While similar incidents played out across the country last summer, data shows that the vast majority of protests associated with the Black Lives Matter movement have been peaceful. A report by the Armed Conflict Location & Event Data Project found that demonstrators did not engage in violence or destructive activity in more than 93% of such gatherings in the period between May and late August.

Critics of the law say it stifles protesters' First Amendment rights and worry it will disproportionately harm people of color, who are generally at the forefront of demonstrations calling for an end to racism in policing.

"In this state, it is oftentimes the marginalized voices that aren't oftentimes heard, and these are why they do the protests that they've done, this is why they speak on the things that they speak on," Joshua Harris-Till, president of Young Democrats of America and an Oklahoman, said in March, as Public Radio Tulsa reported.
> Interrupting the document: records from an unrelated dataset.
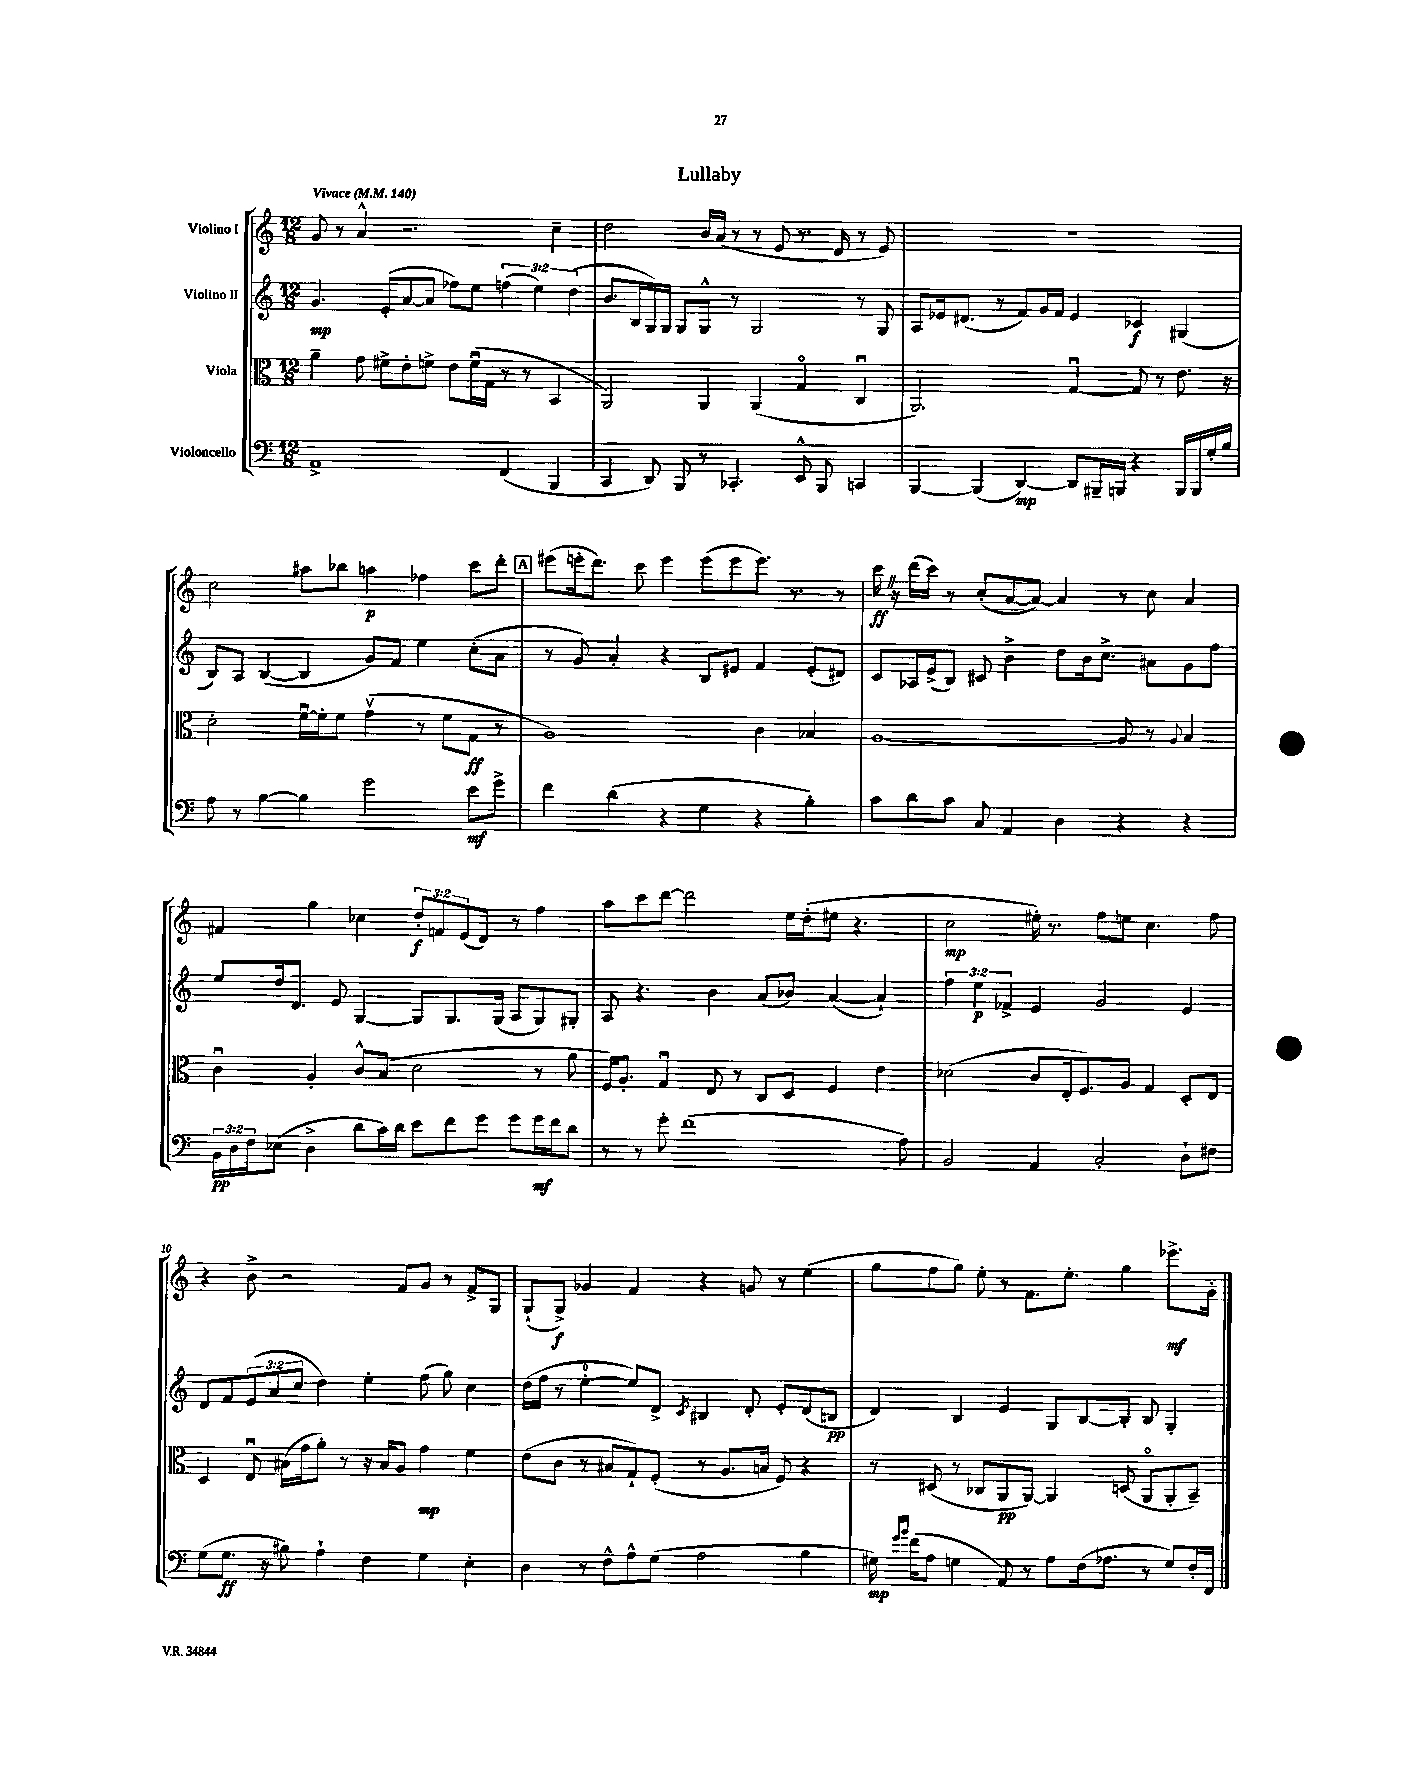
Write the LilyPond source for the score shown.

\header { title = "Lullaby" }
<<
\new StaffGroup <<
\new Staff = "s0" \with { instrumentName = "Violino I" } {
    \clef treble \key c \major \numericTimeSignature \time 12/8 \override Staff.TupletNumber.text = #tuplet-number::calc-fraction-text \tempo "Vivace" 4 = 140
    g'8 r8 a'4-^ r2. c''4-- |
    d''2 b'16 a'16( r8 r8 e'8 r8. d'16 r8 e'8) |
    R1. |
    c''2 ais''8 bes''8 a''4\p fes''4 c'''8 d'''8-. |
    \mark \markup { \box "A" } eis'''8( e'''16-. d'''8.) c'''8 e'''4 e'''8( e'''8 e'''8.) r8. r8 |
    c'''16\ff \once \override BreathingSign.text = \markup { \musicglyph "scripts.caesura.straight" } \breathe r16 d'''16( c'''16) r8 c''8-.( a'8~ a'8~) a'4 r8 c''8 a'4 |
    fis'4 g''4 ces''4 \tuplet 3/2 { d''8-.\f f'8 e'8( } d'8) r8 f''4 |
    a''8 c'''8 d'''8~ d'''2 e''16 d''16-.( eis''8 r4. |
    c''2\mp eis''16-.) r8. f''8 e''8 c''4. f''8 |
    r4 b'8-> r2 f'8 g'8 r8 f'8-> g8 |
    g8-!( g8->\f) ges'4 f'4 r4 g'8 r8 e''4( |
    g''8 f''8 g''8) e''8-. r8 f'8. e''8.-. g''4 ees'''8.->\mf g'16-. \bar "|." |
}
\new Staff = "s1" \with { instrumentName = "Violino II" } {
    \clef treble \key c \major \numericTimeSignature \time 12/8 \override Staff.TupletNumber.text = #tuplet-number::calc-fraction-text
    g'4.\mp e'8-.( a'8~ a'8 fes''8) e''8 \tuplet 3/2 { f''4( e''4) d''4( } |
    b'8. b16 g16) g16 g8 g8-^ r8 g2 r8 g8 |
    a8 ees'16 dis'8.( r8 f'8) g'16 f'16 ees'4 ces'4\f gis4( |
    b8) a8 b4~( b4 g'8) f'8 e''4 c''8-.( a'8 |
    \mark \markup { \box "A" } r8 g'8) a'4-. r4 b8 eis'8 f'4 eis'8-.( dis'8) |
    c'8 aes16 e'16->( b8) cis'8 b'4-> d''8 b'16 c''8.-> ais'8 g'8 f''8 |
    e''8 d''16 d'8. e'8 g4~ g8 g8. g16( a8 g8) gis8-. |
    a8 r4. b'4 a'8( bes'8) a'4~( a'4-!) |
    \tuplet 3/2 { f''4 e''4\p fes'4-> } e'4 g'2 e'4 |
    d'8 f'8 \tuplet 3/2 { e'8( a'8 c''8 } d''4) e''4-. f''8( g''8) c''4 |
    d''16( f''16 r8 e''4-0~-. e''8) d'8-> \acciaccatura { c'8 } bis4 d'8-. e'8-. d'8( b8\pp |
    d'4) b4 e'4 g8 b8~ b8-. b8 g4-. \bar "|." |
}
\new Staff = "s2" \with { instrumentName = "Viola" } {
    \clef alto \key c \major \numericTimeSignature \time 12/8
    a'4-- g'8 fis'8-> e'8-. f'8-> e'8 f'16\downbow( g16 r8 r8 b,4 |
    a,2) a,4 a,4( g4\flageolet c4\downbow |
    a,2.) g4~\downbow g8 r8 e'8. r16 |
    d'2-. f'16~\downbow f'16-. f'8 g'4\upbow( r8 f'8 g8\ff r8 |
    \mark \markup { \box "A" } a1) c'4 bes4 |
    a1~ a8 r8 \appoggiatura { a8 } b4 |
    c'4\downbow a4-. c'8-^ b8( d'2 r8 a'8 |
    f16) a8.-. g4\downbow e8 r8 c8 d8 f4 e'4 |
    des'2( c'8 e16-. f8.) a8 g4 d8-. e8 |
    d4 e8\downbow bis16( g'16 a'8-.) r8 r16 bis16 a8 g'4\mp f'4 |
    e'8( c'8 r8 bis8 g8-!) f8-.( r8 a8. b16 f8) r4 |
    r8 dis8( r8 ces8 a,8\pp a,8~) a,4 d8( a,8\flageolet a,8-. b,8--) \bar "|." |
}
\new Staff = "s3" \with { instrumentName = "Violoncello" } {
    \clef bass \key c \major \numericTimeSignature \time 12/8 \override Staff.TupletNumber.text = #tuplet-number::calc-fraction-text
    a,1-> f,4( b,,4 |
    c,4 d,8) b,,8 r8 ces,4.-. e,8-^ b,,8 c,4 |
    b,,4~ b,,4( d,4~\mp) d,8 bis,,16-- b,,16 r4 b,,16 b,,16 g16-. b16 |
    a8 r8 b4~ b4 g'2 e'8\mf g'8-> |
    \mark \markup { \box "A" } f'4 d'4( r4 g4 r4 b4-.) |
    c'8 d'8 c'8 c8 a,4 d4 r4 r4 |
    \tuplet 3/2 { b,16\pp d16 f16 } ees8( d4-> d'8 c'16) d'16 e'8 f'8 g'8 g'8 g'16\mf f'16 d'8 |
    r8 r8 g'8-. f'1( a8) |
    b,2 a,4 c2-. d8-! fis8 |
    g8( g8.\ff r16 bis8) a4-! f4 g4 e4-. |
    d4 r8 f8-^ a8-^ g8( a2 b4 |
    gis16\mp) \grace { g'16 b'16 } f'16( a8 g4 a,8) r8 a8 f16( aes8. r8 g8) f16-. f,16 \bar "|." |
}
>>
>>
\layout { \context { \Score \override BarNumber.break-visibility = ##(#f #t #t) barNumberVisibility = #(every-nth-bar-number-visible 5) } }
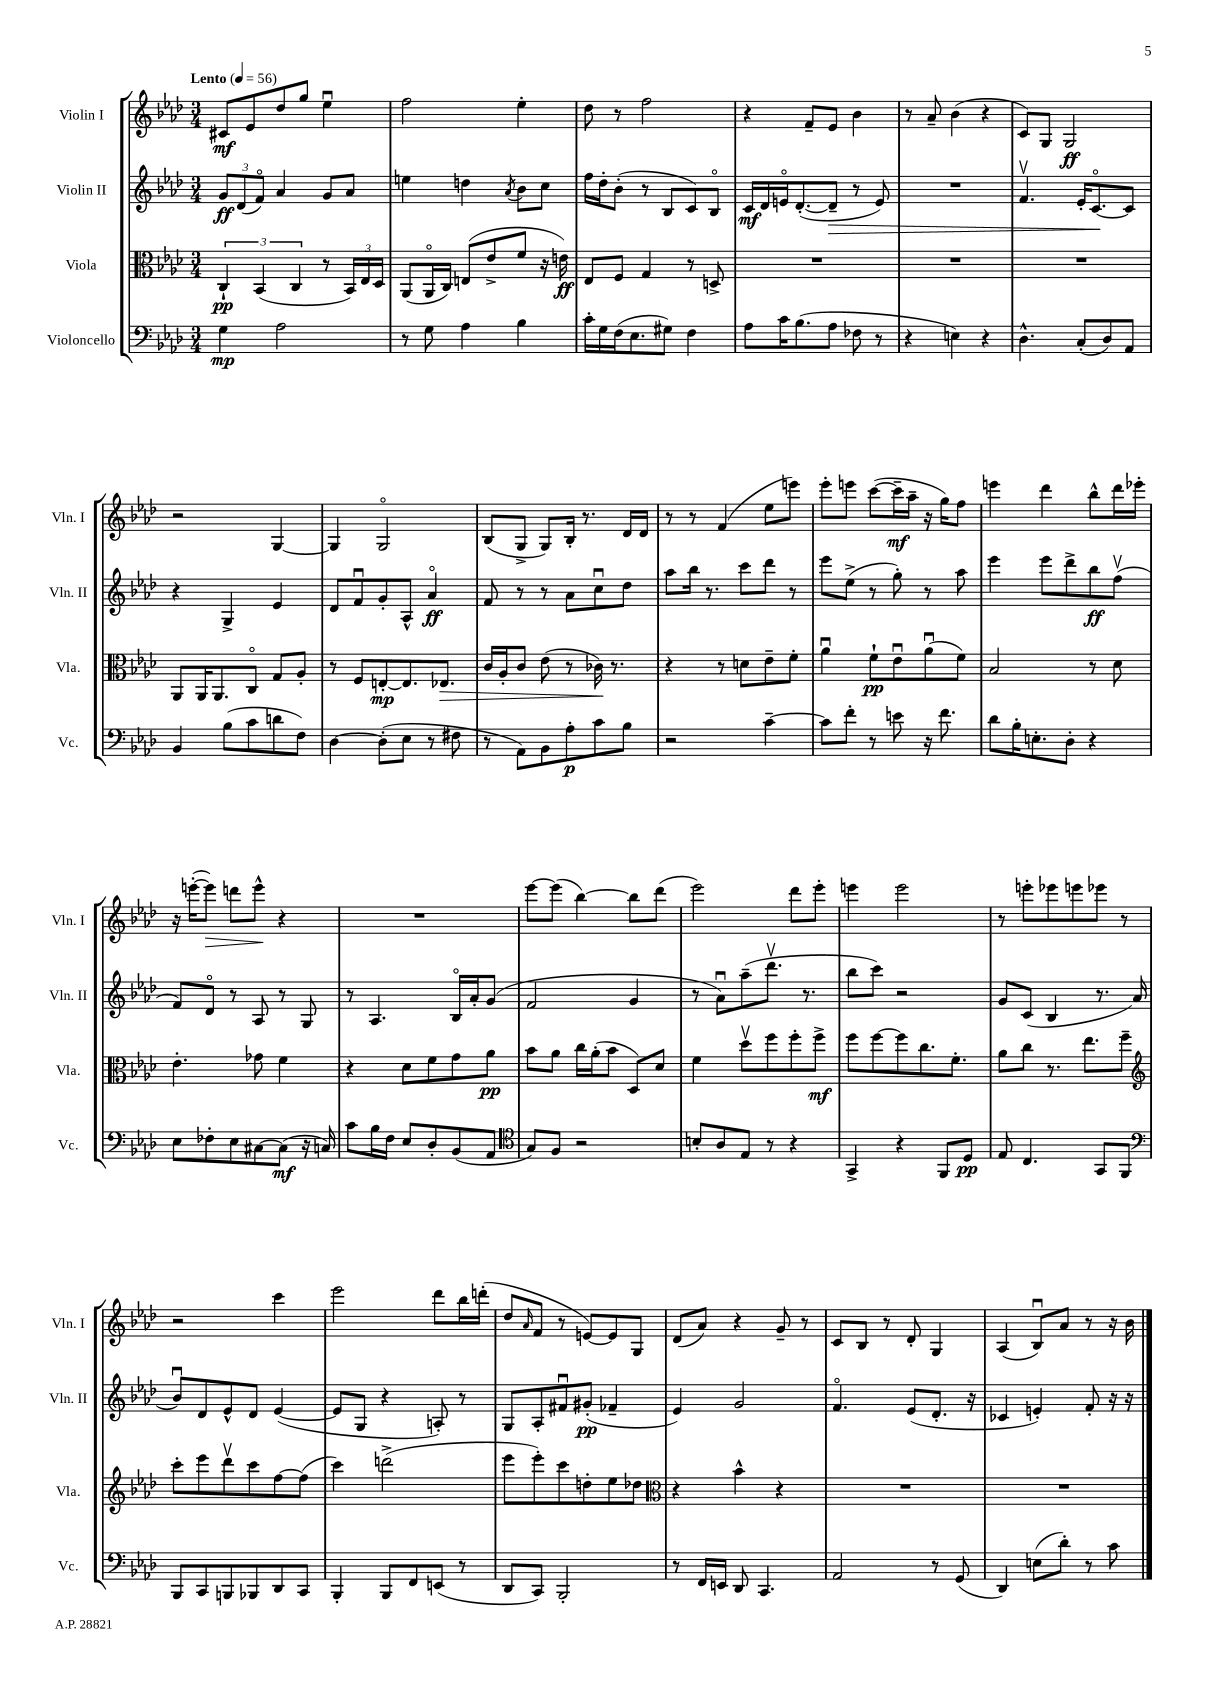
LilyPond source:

<<
\new StaffGroup <<
\new Staff = "s0" \with { instrumentName = "Violin I" shortInstrumentName = "Vln. I" } {
    \clef treble \key aes \major \numericTimeSignature \time 3/4 \tempo "Lento" 4 = 56
    cis'8\mf ees'8 des''8 g''8 ees''4\downbow |
    f''2 ees''4-. |
    des''8 r8 f''2 |
    r4 f'8-- ees'8 bes'4 |
    r8 aes'8-- bes'4( r4 |
    c'8) g8 g2\ff |
    r2 g4~ |
    g4 g2\flageolet |
    bes8( g8-> g8) bes16-. r8. des'16 des'16 |
    r8 r8 f'4( ees''8 e'''8) |
    ees'''8-. e'''8 c'''8~( c'''16--\mf aes''16-- r16 g''16) f''8 |
    e'''4 des'''4 bes''8-^ des'''16 ees'''16-. |
    r16 e'''16~-.( e'''8\>) d'''8 e'''8-^\! r4 |
    R2. |
    ees'''8~ ees'''8( bes''4~) bes''8 des'''8( |
    ees'''2) des'''8 ees'''8-. |
    e'''4 e'''2 |
    r8 e'''8-. ees'''8 e'''8 ees'''8 r8 |
    r2 c'''4 |
    ees'''2 des'''8 bes''16 d'''16-.( |
    des''8 \grace { aes'16 } f'8 r8 e'8~) e'8 g8 |
    des'8( aes'8) r4 g'8-- r8 |
    c'8 bes8 r8 des'8-. g4 |
    aes4( bes8\downbow) aes'8 r8 r16 bes'16 \bar "|." |
}
\new Staff = "s1" \with { instrumentName = "Violin II" shortInstrumentName = "Vln. II" } {
    \clef treble \key aes \major \numericTimeSignature \time 3/4
    \tuplet 3/2 { g'8\ff des'8( f'8\flageolet) } aes'4 g'8 aes'8 |
    e''4 d''4 \acciaccatura { aes'8 } bes'8 c''8 |
    f''16 des''16-. bes'8-.( r8 bes8 c'8) bes8\flageolet |
    c'16\mf des'16 e'16\flageolet des'8.~-.( des'8--\> r8 e'8) |
    R2. |
    f'4.\upbow ees'16-. c'8.~\flageolet\! c'8 |
    r4 g4-> ees'4 |
    des'8 f'8\downbow g'8-. aes8-^ aes'4\flageolet\ff |
    f'8 r8 r8 aes'8 c''8\downbow des''8 |
    aes''8 bes''16 r8. c'''8 des'''8 r8 |
    ees'''8 ees''8->( r8 g''8-.) r8 aes''8 |
    ees'''4 ees'''8 des'''8-> bes''8\ff f''8\upbow( |
    f'8) des'8\flageolet r8 aes8 r8 g8 |
    r8 aes4. bes16\flageolet aes'16-. g'8( |
    f'2 g'4 |
    r8 aes'8\downbow) aes''8--( des'''8.\upbow r8. |
    bes''8 c'''8) r2 |
    g'8 c'8( bes4 r8. aes'16 |
    bes'8\downbow) des'8 ees'8-^ des'8 ees'4~( |
    ees'8 g8 r4 a8-.) r8 |
    g8 aes8-. fis'8\downbow gis'8-.\pp( fes'4-- |
    ees'4) g'2 |
    f'4.\flageolet ees'8( des'8.-. r16 |
    ces'4 e'4-.) f'8-. r16 r16 \bar "|." |
}
\new Staff = "s2" \with { instrumentName = "Viola" shortInstrumentName = "Vla." } {
    \clef alto \key aes \major \numericTimeSignature \time 3/4
    \tuplet 3/2 { c4-!\pp bes,4( c4 } r8 \tuplet 3/2 { bes,16) ees16 des16 } |
    aes,8( aes,16\flageolet c16) e8( ees'8-> f'8 r16 e'16\ff) |
    ees8 f8 g4 r8 d8-> |
    R2. |
    R2. |
    R2. |
    aes,8 aes,16 aes,8. c8\flageolet g8 aes8-. |
    r8 f8 e8~-.\mp e8. ees8.\> |
    c'16 aes16-. c'8 ees'8( r8 ces'16\!) r8. |
    r4 r8 d'8 ees'8-- f'8-. |
    aes'4\downbow f'8-!\pp ees'8\downbow aes'8\downbow( f'8) |
    bes2 r8 des'8 |
    ees'4.-. ges'8 f'4 |
    r4 des'8 f'8 g'8 aes'8\pp |
    bes'8 aes'8 c''16 aes'16-.( bes'8 des8) des'8 |
    f'4 des''8\upbow f''8 f''8-. f''8->\mf |
    f''8 f''8~ f''8 c''8. f'8.-. |
    aes'8 c''8 r8. ees''8. f''8-- |
    \clef treble c'''8-. ees'''8 des'''8\upbow c'''8 f''8~ f''8( |
    c'''4) d'''2->( |
    ees'''8 ees'''8-.) c'''8 d''8-. ees''8 des''8 |
    \clef alto r4 bes'4-^ r4 |
    R2. |
    R2. \bar "|." |
}
\new Staff = "s3" \with { instrumentName = "Violoncello" shortInstrumentName = "Vc." } {
    \clef bass \key aes \major \numericTimeSignature \time 3/4
    g4\mp aes2 |
    r8 g8 aes4 bes4 |
    c'16-. g16 f16( ees8. gis8) f4 |
    aes8 c'16 bes8.( aes8 fes8 r8 |
    r4 e4) r4 |
    des4.-^ c8-.( des8) aes,8 |
    bes,4 bes8( c'8 d'8 f8) |
    des4~ des8-.( ees8 r8 fis8 |
    r8 aes,8) bes,8 aes8-.\p c'8 bes8 |
    r2 c'4~-- |
    c'8 f'8-. r8 e'8 r16 f'8. |
    des'8 bes16-. e8.-. des8-. r4 |
    ees8 fes8-. ees8 cis8~ cis8\mf( r16 c16) |
    c'8 bes16 f16 ees8 des8-. bes,8( aes,8 |
    \clef tenor g8) f8 r2 |
    b8-. aes8 ees8 r8 r4 |
    g,4-> r4 f,8 des8\pp |
    ees8 c4. g,8 f,8 |
    \clef bass bes,,8 c,8 b,,8 bes,,8 des,8 c,8 |
    bes,,4-. bes,,8 f,8 e,8( r8 |
    des,8 c,8) bes,,2-. |
    r8 f,16 e,16 des,8 c,4. |
    aes,2 r8 g,8( |
    des,4) e8( des'8-.) r8 c'8 \bar "|." |
}
>>
>>
\layout { \context { \Score \remove "Bar_number_engraver" } }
He called the bill "the worst anti-protest bill in the nation" in a tweet this month.

Some 35 demonstrators marched through the state Capitol on Wednesday to protest several pieces of advancing legislation they described as "anti-protest bills," The Oklahoman reported.

Stitt also signed HB 1643, which makes it a crime to doxx police officers, or post anything online that could include personally identifying information with the intent to threaten, stalk or harass them.

The American Civil Liberties Union of Oklahoma issued a statement when both bills passed the state Senate, describing lawmakers as "trampling the rights and liberties of Oklahomans in favor of those with the most power and access, themselves included."

Advocates denounced the legislation as an effort to silence constituents' voices and criminalize their calls for racial justice.

"In a body that prides itself on prioritizing freedom, a majority of members of the Oklahoma Senate advanced key legislation today in an anti-freedom agenda unrivaled by any other state legislature in its unabashed attempts to center power, order, and white supremacy over the rights, liberties, and lives of Oklahomans, especially Black and Indigenous Oklahomans," said Nicole McAfee, director of policy and advocacy for the ACLU of Oklahoma.

Several other states experienced high-profile clashes between protesters and motorists during last summer's nationwide reckoning over racial justice, during which blocking traffic was a commonly used tactic.

In Minneapolis, for example, a tanker truck barreled through protesters marching on an interstate in June, though it left no serious injuries. Other incidents were deadlier: One person was killed and another injured when a man drove his car through protests on a Seattle freeway, and a man in St. Louis was fatally struck by a FedEx truck during demonstrations in May.

Oklahoma is also not alone in advancing measures that critics say will stifle protests.

The International Center for Not-for-Profit Law, which tracks state and federal initiatives limiting the right to protest, said there are more than 60 such measures currently pending across the country.

Arkansas and Kansas recently passed laws strengthening penalties for protesters around gas and oil pipelines. And earlier this week, Florida's governor signed a law he called the "strongest anti-rioting, pro-law enforcement measure in the country."